Napoleon
Ridley Scott, GB, USA, 2023o
Die spektakuläre Karriere des korsischen Feldherrn und französischen Kaisers Napoleon Bonaparte (1767–1823) vom steilen Aufstieg des jungen Offiziers in den Wirren der französischen Revolution über die Machtergreifung und die europäischen Kriege der 1800er und 1810er Jahre bis zur finalen Niederlage von Waterloo. Die Leitlinien des gross angelegten Freskos bilden Napoleons Obsession für seine kapriziöse Geliebte und zeitweilige Frau Joséphine und sein imperialer Ehrgeiz, der ihn in immer grössere Schlachten verstrickt.
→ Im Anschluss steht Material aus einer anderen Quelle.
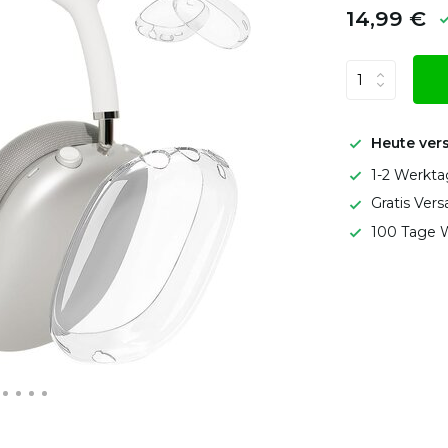
14,99 €
Heute ver
1-2 Werkta
Gratis Ver
100 Tage W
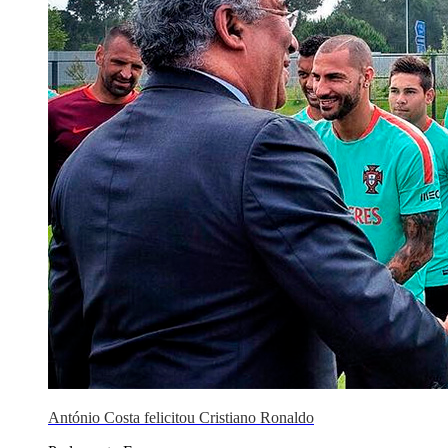
António Costa felicitou Cristiano Ronaldo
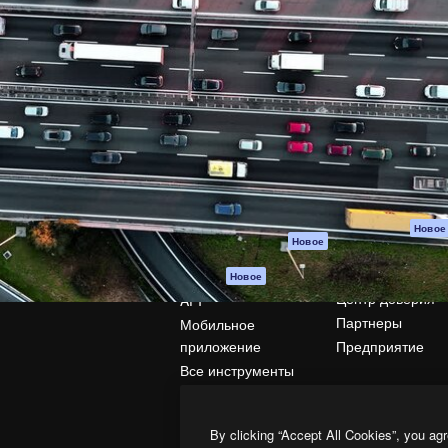
атформа для создания
Spaces
Academy
работ. Более 1 миллиона
ИИ-помощник
Документация п
реди креаторов,
Пакету ИИ
Генератор
гентств и студий.
изображений ИИ
Служба
поддержки
Генератор видео
ИИ
Условия и
положения
Генератор голоса
на основе ИИ
Политика
конфиденциальн
Стоковый контент
Оригиналы
MCP для
Новое
Новое
Claude/ChatGPT
Политика файло
cookie
Агенты
Новое
помощью ИИ
Центр доверия
API
Партнеры
Мобильное
приложение
Предприятие
Все инструменты
Magnific
By clicking “Accept All Cookies”, you agr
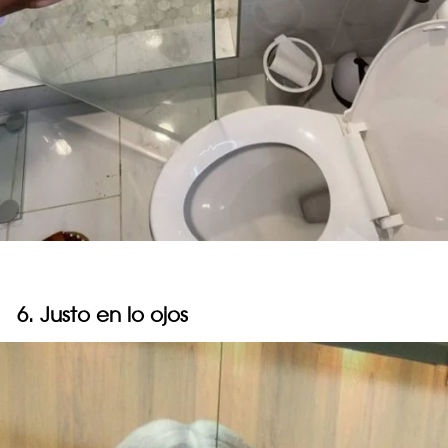
6. Justo en lo ojos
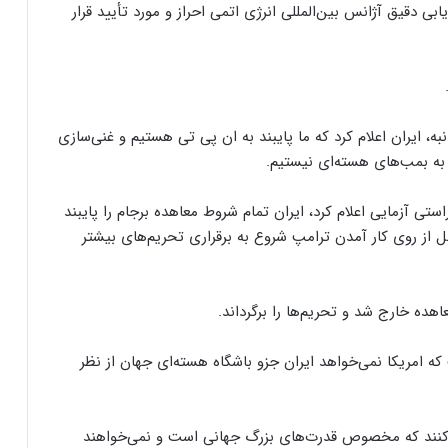
ابی دقیق آژانس بین‌المللی انرژی اتمی احراز و مورد تأیید قرار
، ایران اعلام کرد که ما پایبند به ان پی تی هستیم و غنی‌سازی
 به بمب‌های هسته‌ای نیستیم.
راستی آزمایی اعلام کرد، ایران تمام شروط معاهده برجام را پایبند
بل از روی کار آمدن ترامپ شروع به برقراری تحریم‌های بیشتر
ده خارج شد و تحریم‌ها را برگرداند.
امریکا نمی‌خواهد ایران جزو باشگاه هسته‌ای جهان از نظر
کنند که مخصوص قدرت‌های بزرگ جهانی است و نمی‌خواهند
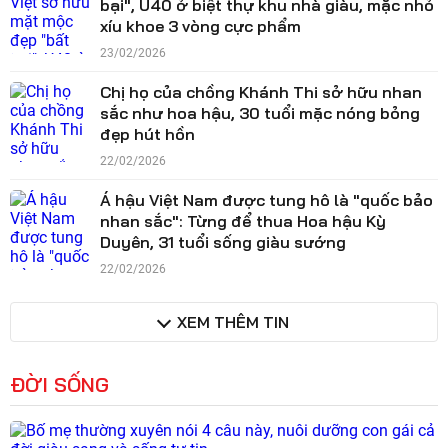
bại", U40 ở biệt thự khu nhà giàu, mặc nhỏ
xíu khoe 3 vòng cực phẩm
23/02/2026
Chị họ của chồng Khánh Thi sở hữu nhan
sắc như hoa hậu, 30 tuổi mặc nóng bỏng
đẹp hút hồn
22/02/2026
Á hậu Việt Nam được tung hô là "quốc bảo
nhan sắc": Từng để thua Hoa hậu Kỳ
Duyên, 31 tuổi sống giàu sướng
22/02/2026
XEM THÊM TIN
ĐỜI SỐNG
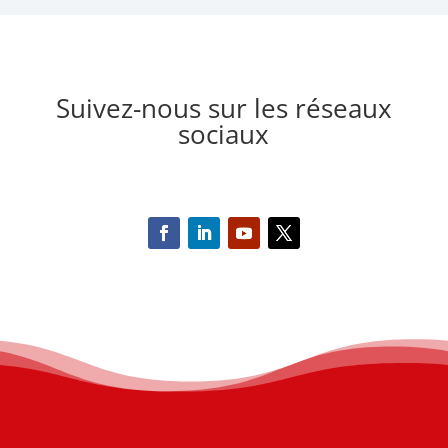
Suivez-nous sur les réseaux
sociaux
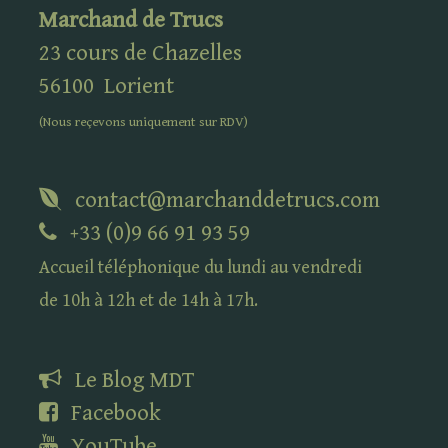
Marchand de Trucs
23 cours de Chazelles
56100
Lorient
(Nous reçevons uniquement sur
RDV
)
contact@marchanddetrucs.com
+33 (0)9 66 91 93 59
Accueil téléphonique du lundi au vendredi
de 10h à 12h et de 14h à 17h.
Le Blog
MDT
Facebook
YouTube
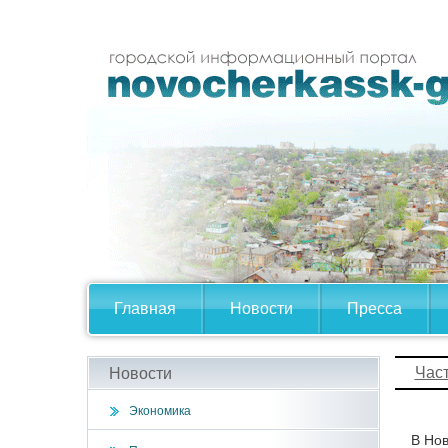
Главная
Новости
Пресса
Час
Новости
Экономика
В Нов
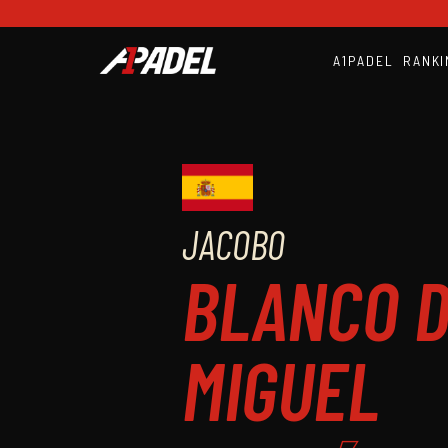
A1PADEL
RANKI
JACOBO
BLANCO 
MIGUEL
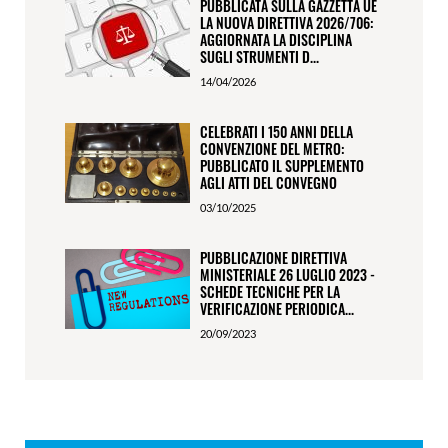
PUBBLICATA SULLA GAZZETTA UE
LA NUOVA DIRETTIVA 2026/706:
AGGIORNATA LA DISCIPLINA
SUGLI STRUMENTI D...
14/04/2026
CELEBRATI I 150 ANNI DELLA
CONVENZIONE DEL METRO:
PUBBLICATO IL SUPPLEMENTO
AGLI ATTI DEL CONVEGNO
03/10/2025
PUBBLICAZIONE DIRETTIVA
MINISTERIALE 26 LUGLIO 2023 -
SCHEDE TECNICHE PER LA
VERIFICAZIONE PERIODICA...
20/09/2023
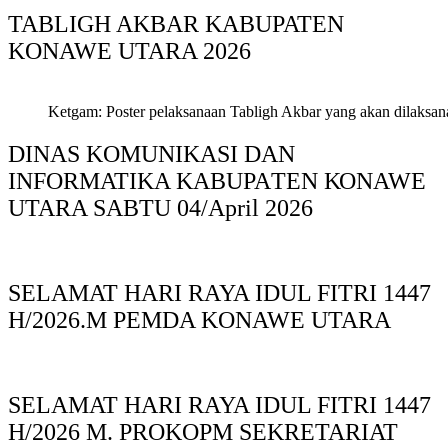
TABLIGH AKBAR KABUPATEN
KONAWE UTARA 2026
Ketgam: Poster pelaksanaan Tabligh Akbar yang akan dilaksan
DINAS KOMUNIKASI DAN
INFORMATIKA KABUPAΤΕΝ ΚΟNAWE
UTARA SABTU 04/April 2026
SELAMAT HARI RAYA IDUL FITRI 1447
H/2026.M PEMDA KONAWE UTARA
SELAMAT HARI RAYA IDUL FITRI 1447
H/2026 M. PROKOPM SEKRETARIAT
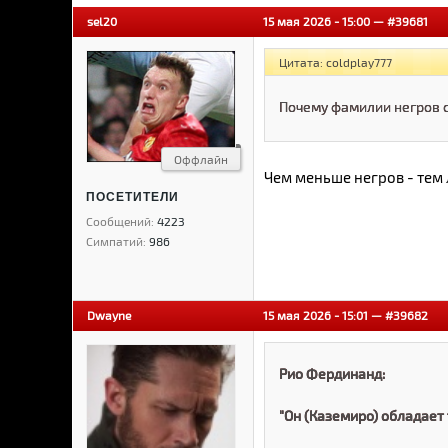
sel20
15 мая 2026 - 15:00 —
#39681
Цитата: coldplay777
Почему фамилии негров 
Оффлайн
Чем меньше негров - тем
ПОСЕТИТЕЛИ
Сообщений:
4223
Симпатий:
986
Dwayne
15 мая 2026 - 15:01 —
#39682
Рио Фердинанд:
"Он (Каземиро) обладает 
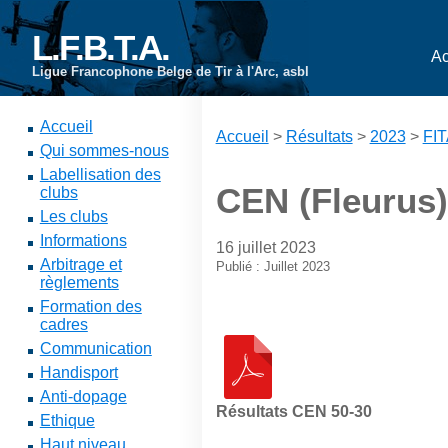
L.F.B.T.A.
Ac
Ligue Francophone Belge de Tir à l'Arc, asbl
Accueil
Accueil
>
Résultats
>
2023
>
FIT
Qui sommes-nous
Labellisation des
CEN (Fleurus)
clubs
Les clubs
Informations
16 juillet 2023
Arbitrage et
Publié : Juillet 2023
règlements
Formation des
cadres
Communication
Handisport
Anti-dopage
Résultats CEN 50-30
Ethique
Haut niveau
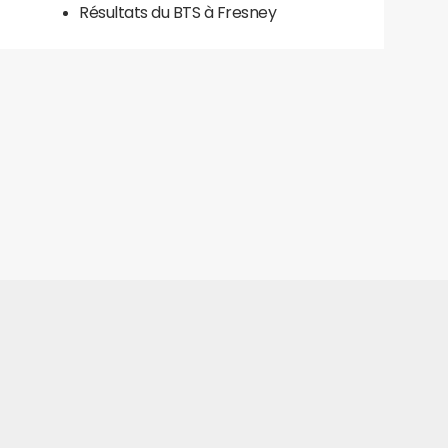
Résultats du BTS à Fresney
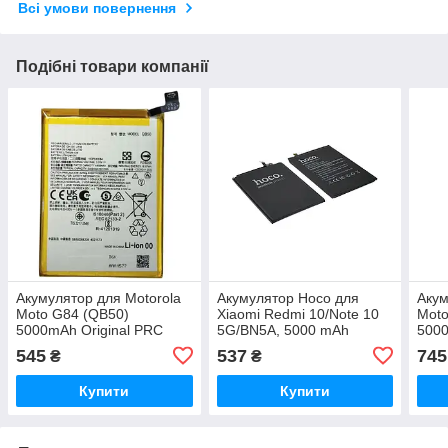
Всі умови повернення
Подібні товари компанії
Акумулятор для Motorola
Акумулятор Hoco для
Акум
Moto G84 (QB50)
Xiaomi Redmi 10/Note 10
Moto
5000mAh Original PRC
5G/BN5A, 5000 mAh
5000
Original PRC
545
537
745
₴
₴
Купити
Купити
The Duellists, Exodus, Gladiator, Kingdom of Heaven, 1492, The Last Duel ... Der britische Hollywood-General Ridley Scott hat auf dem Feld des Historienfilms schon viele erfolgreiche Schlachten geschlagen. Demnächst 86jährig, legt er sein Epos über den Heerführer und Kaiser Napoleon Bonaparte vor, die welthistorische Figur, an der sich auch Steven Spielberg seit zehn Jahren abmüht und Stanley Kubrick nach epischen Vorstudien gescheitert ist. Die gute Nachricht nun: Scotts Napoleon ist nicht sein Waterloo, Sinnbild der vernichtenden Niederlage, geworden. Die schlechte: Allzu weit weg davon ist die vorliegende Kinofassung nicht. Dies, obschon Vanessa Kirby als Napoleons zeitweilige Frau und ewige Obsession Joséphine ihre Figur mit reizvoller Durchtriebenheit ausstattet und Joaquin Phoenix die seine mit einem unerschöpflichen Repertoire an kauzigen Einfällen: Bald ist dieser Napoleon der ungerührte Schnelldenker im Getümmel der französischen Revolution, bald der korsische Provinzler ohne Manieren, bald der brillante Stratege – und jederzeit ein erbärmlicher Liebhaber. Doch zwei dramaturgische Probleme sind unübersehbar. Die Liebesgeschichte ist eher (hochamüsante) Soap als grosses Herzensdrama, weil die Liebe des Protagonisten-Paares primär als erotisches Kuriosum gezeichnet wird, und die (glänzend inszenierten, doch überlangen) Schlachten von Austerlitz, Borodino und Waterloo werden auf der politischen Landkarte kaum verortet. Was resultiert, ist ein prächtiger Bilderbogen. Der grosse geschichtliche Zusammenhang, heimlicher Kitt jedes Historienfilms, bleibt auf der Strecke – und damit das politische Genie des kühnen Erneuerers Napoleon, sein eigentliches Vermächtnis nebst jenem des masslosen Imperators, dessen Blutzoll der Film pflichtschuldig im Abspann auflistet. Vielleicht wird die angekündigte vierstündige Streaming-Fassung diesen Eindruck korrigieren. Federführendes Studio war mit AppleTV nämlich abermals ein Streamingdienst. Und der schickt sein Schlachtross in Vollmontur erst los, wenn es für ihn am ergiebigsten wird.